Can of Coke
Something really got on my tits the other day and I'd like to share it with everyone. I've got a little drinks-holder thing in the front of my car and I was bombing up the A24 towards London when, the road ahead looking pretty clear, I fancied that a little refreshment might be in order. While still keeping one eye on the road, I lifted a can of coke up to my lips and took a long, slow sip. Everything was fine up to this point.
However, it was around about now that things started to go drastically wrong. My moustache, which I possibly hadn't trimmed in a few days, got caught in the ring-tab of the can. And try as I might, I just couldn't free it. It was bloody painful as well.
So picture the scene. I'm driving along, trying to pull this can of coke off my face and ..... I hit a roundabout ..... which I'm sure you'll agree requires both hands on the wheel. So I had to drive around the roundabout with this fucking can hanging under my nose, swinging rhythmically against my teeth and spilling coke all down the front of my shirt.

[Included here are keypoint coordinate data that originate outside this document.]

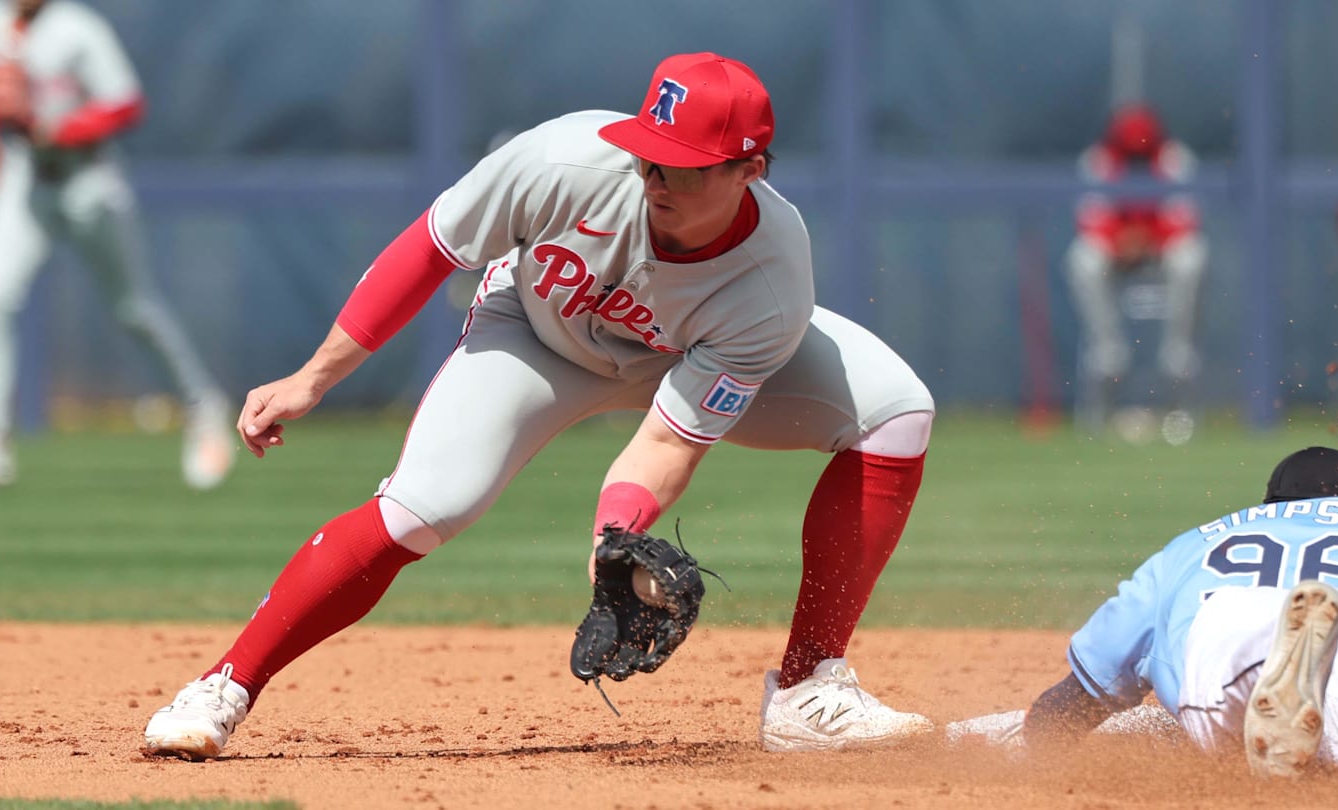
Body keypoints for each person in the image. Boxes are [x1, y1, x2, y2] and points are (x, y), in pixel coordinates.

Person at [142, 51, 937, 759]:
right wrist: (315, 376)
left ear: (749, 169)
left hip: (679, 361)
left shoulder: (770, 284)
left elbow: (668, 442)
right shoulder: (564, 161)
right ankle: (224, 684)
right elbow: (431, 248)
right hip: (535, 335)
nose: (655, 180)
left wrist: (612, 539)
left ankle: (806, 688)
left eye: (684, 167)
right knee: (421, 510)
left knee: (896, 410)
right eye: (650, 157)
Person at [951, 447, 1338, 777]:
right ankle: (1314, 701)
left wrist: (1036, 752)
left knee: (1227, 644)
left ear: (1269, 504)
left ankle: (1269, 688)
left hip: (1230, 634)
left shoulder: (1195, 545)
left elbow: (1083, 693)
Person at [0, 0, 234, 488]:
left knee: (134, 307)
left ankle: (203, 406)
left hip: (88, 179)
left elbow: (125, 103)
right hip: (27, 177)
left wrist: (62, 128)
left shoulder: (78, 29)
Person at [1065, 102, 1206, 444]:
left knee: (1190, 256)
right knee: (1083, 259)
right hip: (1115, 251)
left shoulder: (1175, 159)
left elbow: (1185, 218)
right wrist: (1120, 239)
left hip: (1160, 249)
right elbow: (1090, 218)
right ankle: (1107, 351)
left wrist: (1149, 238)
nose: (1136, 157)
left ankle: (1178, 354)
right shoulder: (1097, 161)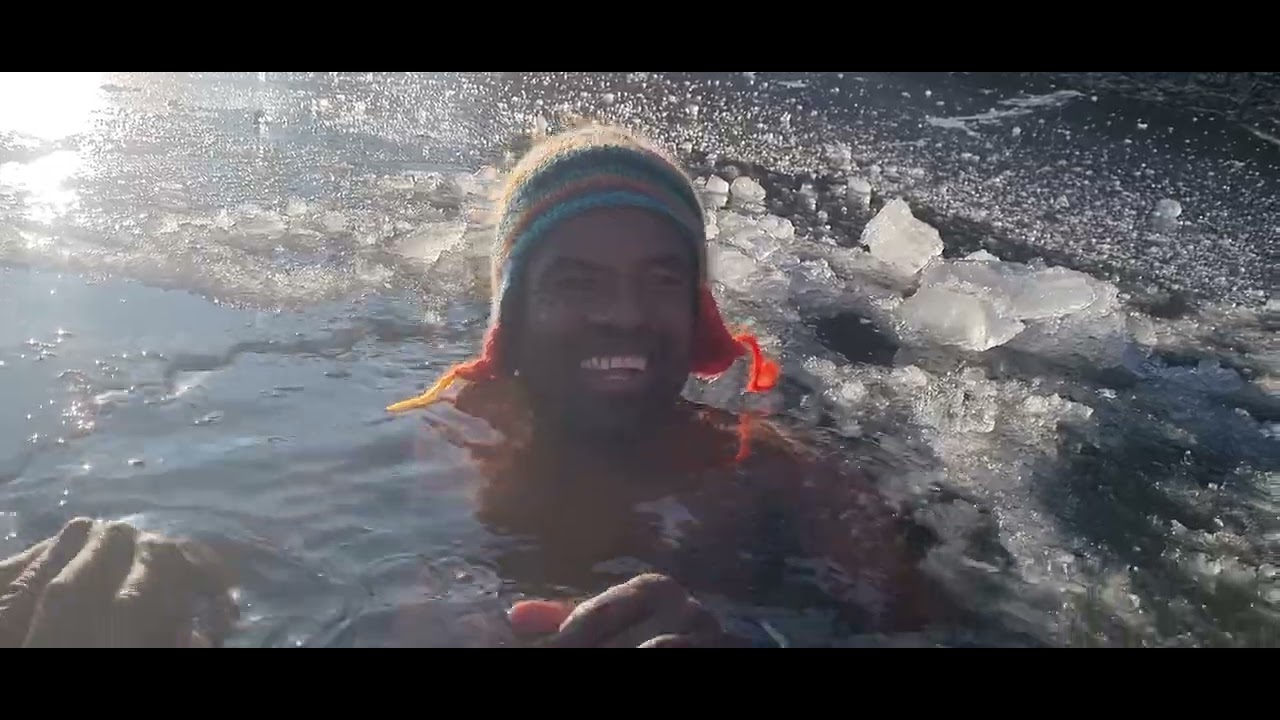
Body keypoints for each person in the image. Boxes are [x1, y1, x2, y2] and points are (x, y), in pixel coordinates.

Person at [0, 124, 950, 648]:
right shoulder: (436, 444)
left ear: (696, 309)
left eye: (661, 278)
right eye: (576, 280)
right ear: (513, 317)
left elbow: (939, 632)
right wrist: (170, 578)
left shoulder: (781, 473)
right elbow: (261, 551)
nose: (625, 314)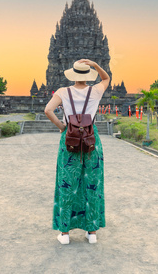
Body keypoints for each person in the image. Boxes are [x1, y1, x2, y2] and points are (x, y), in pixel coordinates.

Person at [44, 59, 110, 244]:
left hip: (70, 139)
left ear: (72, 75)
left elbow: (48, 110)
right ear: (88, 75)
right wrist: (95, 64)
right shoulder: (96, 91)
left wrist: (62, 126)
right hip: (91, 139)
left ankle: (64, 233)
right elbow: (106, 78)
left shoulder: (63, 92)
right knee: (92, 182)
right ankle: (92, 232)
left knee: (67, 182)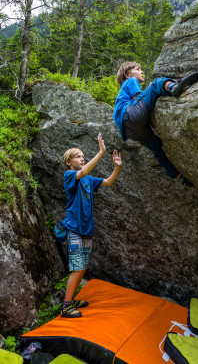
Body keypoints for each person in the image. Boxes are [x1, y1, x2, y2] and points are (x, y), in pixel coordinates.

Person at [60, 133, 122, 318]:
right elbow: (83, 172)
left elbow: (109, 182)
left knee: (83, 266)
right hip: (75, 229)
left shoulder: (89, 179)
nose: (82, 158)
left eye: (82, 156)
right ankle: (66, 306)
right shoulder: (70, 175)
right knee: (77, 267)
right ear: (69, 163)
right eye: (78, 156)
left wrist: (117, 168)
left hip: (87, 229)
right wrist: (101, 151)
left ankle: (72, 298)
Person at [113, 61, 198, 186]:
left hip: (129, 130)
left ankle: (178, 175)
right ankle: (173, 86)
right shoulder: (130, 81)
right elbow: (138, 98)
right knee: (155, 84)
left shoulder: (124, 91)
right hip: (131, 115)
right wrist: (151, 88)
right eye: (138, 69)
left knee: (156, 146)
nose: (141, 71)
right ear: (128, 74)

And on top of that, the people in the other cars are pointing and laughing at me and telling their mates to, "Look at this twat." And there was nothing I could do but smile at them in a kind of self-conscious way as if I too appreciated the joke. I had no choice but to carry on driving with a can of coke hanging under my nose and emptying its contents all down my shirt.
That really pissed me off, I can tell you.